You'd Be Home Now (70)



I don’t want to stay, because this is the worst thing that could happen to me, having everyone notice me all at once, and not in the most positive way.

“He didn’t make me, you know,” I say softly to Liza. “I wanted to.”

“I get it,” she says. “It’s just words. That’s all it is right now, words. But…”

The way she tightens her face worries me.

“Liza, what? What aren’t you telling me?”

“There’s…there’s something else.”

But the bell rings then, the last one before class starts. The warning bell, and we all scatter like mice.

But even as I sit in my next class, snickers around me, I keep thinking of what she said.

There’s something else.



* * *





Liza is waiting for me in the hallway after class. She grabs my arm.

“Tell me,” I say. “Just tell me.”

“There are pictures,” she says slowly, walking me down the hall, her arm crooked in mine. She’s keeping me on the inside, by the lockers we never use, protecting me from the crush of hallway kids.

    “No,” I say. Oh, god, no. He said he deleted them. “They weren’t…it was just…he said he got rid of them. I asked.”

She pulls me into the bathroom no one likes, the one at the end of the hall by the science labs. The sinks are always dirty. It smells.

“It will blow over,” she says firmly. “I haven’t seen them. You don’t even have to tell me what they are. It doesn’t matter. But they’ll feed on this. And you have to be ready.”

I slide down the wall to the dirty floor, tears crashing down my face.

“I can’t do this,” I mumble. “I just can’t. I can’t take any more.”

I should just leave. I should just go home.

“It will be okay,” Liza murmurs, patting my hair.

“J-Joey…,” I stammer. “Joey got high on Friday. Everything is a mess.”

“Oh, god,” Liza says, sitting down next to me. “Oh, god, I am so sorry, I am so sorry, Emmy.”

We sit like that the whole free period, in the dirty bathroom.



* * *





I’m exhausted by the time Liza and I get to Drama Club. Simon Stanley is showing kids how to work the lights when Lucy Kerr appears beside me.

I stiffen, try to prepare myself for more words. Liza dried my face in the bathroom, fixed my eyeliner, and told me to suffer through it. It will pass, she promised. It will pass.

If I can just get through this, then I can go home. I can go home and have some peace. Everything will die down. Me and Gage in the pool house will be old news. The photos might be another thing, but how long can that last, really? Then I shudder, looking around.

    How many of these kids have seen me now? Naked, in a window? I cross my arms across my chest.

“Wow, so you and your brother, everything you touch, you hurt or kill,” Lucy whispers.

Liza and Jeremy are practicing with the lights across the stage. One swings high over my head, momentarily blinding me.

“Just go away,” I whisper back harshly. “Leave me alone.”
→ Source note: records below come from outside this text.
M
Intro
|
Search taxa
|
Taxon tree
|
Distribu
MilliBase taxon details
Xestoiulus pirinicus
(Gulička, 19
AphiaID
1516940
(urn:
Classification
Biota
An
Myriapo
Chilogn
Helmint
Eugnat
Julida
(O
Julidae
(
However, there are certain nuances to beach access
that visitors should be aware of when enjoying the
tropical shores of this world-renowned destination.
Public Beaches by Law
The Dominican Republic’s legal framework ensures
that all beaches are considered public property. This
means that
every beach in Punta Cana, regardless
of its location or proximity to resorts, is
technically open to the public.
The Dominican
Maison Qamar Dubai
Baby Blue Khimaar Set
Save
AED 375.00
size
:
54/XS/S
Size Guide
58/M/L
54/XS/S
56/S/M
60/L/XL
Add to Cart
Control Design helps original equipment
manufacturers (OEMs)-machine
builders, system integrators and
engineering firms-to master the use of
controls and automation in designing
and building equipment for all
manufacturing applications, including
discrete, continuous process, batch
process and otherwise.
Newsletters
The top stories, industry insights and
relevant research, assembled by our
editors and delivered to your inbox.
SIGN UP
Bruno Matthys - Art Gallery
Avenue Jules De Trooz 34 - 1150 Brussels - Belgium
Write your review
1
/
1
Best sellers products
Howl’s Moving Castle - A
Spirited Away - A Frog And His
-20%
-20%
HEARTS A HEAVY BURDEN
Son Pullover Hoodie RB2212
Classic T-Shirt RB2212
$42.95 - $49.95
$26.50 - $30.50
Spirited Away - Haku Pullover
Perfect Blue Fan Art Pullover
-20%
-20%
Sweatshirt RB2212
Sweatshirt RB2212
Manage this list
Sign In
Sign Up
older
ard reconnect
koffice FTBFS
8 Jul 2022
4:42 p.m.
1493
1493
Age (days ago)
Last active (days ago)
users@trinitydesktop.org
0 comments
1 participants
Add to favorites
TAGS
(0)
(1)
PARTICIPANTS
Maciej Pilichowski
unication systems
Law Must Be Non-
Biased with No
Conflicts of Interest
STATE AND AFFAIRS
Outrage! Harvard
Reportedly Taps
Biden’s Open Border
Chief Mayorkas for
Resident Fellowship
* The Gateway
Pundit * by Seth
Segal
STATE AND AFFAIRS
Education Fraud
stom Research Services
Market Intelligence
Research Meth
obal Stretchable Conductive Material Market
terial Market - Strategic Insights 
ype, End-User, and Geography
“Did you really think Gage Galt was going to be into you? I mean, come on. Look at yourself. Dirty pictures in a window. You’re like, nothing. Just like your loser brother.”

I don’t know what does it. Maybe that she said he wouldn’t be into me. Maybe that she called me nothing, which is what I always think I am in this world anyway, but to hear it, actually hear it out loud, from someone else, it rips through me.

“You know, Lucy, you blame me for Candy, for giving her a ride home. That’s fine. I get it. But did you ever once think how I felt about it? How I felt, listening to her in the car? I was the very last one to hear Candy MontClair alive in this world. Do you think I don’t think about that every day? Because I do.”

I’m walking toward her so forcefully she has to walk backward, and she stumbles a little.

“You don’t need to remind me of it. I live it. And I don’t care what you say about Gage, because you know nothing, and I mean nothing, about me and him. But don’t bring my brother into it, and you know why? He had one hundred and thirty-one days clean before that dance, Lucy. One hundred and thirty-one days. And in one fell swoop, you ruined that. Did you know that? He had all those days and after you, he didn’t. Who’s the dick now?”

    Simon Stanley is calling my name, but I don’t care. I poke Lucy in the chest, hard.

“And you have to live with that now, Lucy. That was your cruelty. You didn’t need to do that, and you did. You put that into motion, and if you can’t forgive me for Candy, fine, but I will never forgive you for doing that to Joey, ever. You didn’t even give him a chance. You have to give people a decent chance.”

“Emory Ward.” My name again, sharper now.

“What!” I yell.

I turn around, breathing hard. Lucy runs over to Simon Stanley.

But it wasn’t Simon who called my name.

It was Principal Patterson.





28


PRINCIPAL PATTERSON SIGHS.

“It’s been a long weekend,” she says. “I’m sorry for what happened at the Fall Festival. From what I understand, your brother got into an altercation with Gage Galt?”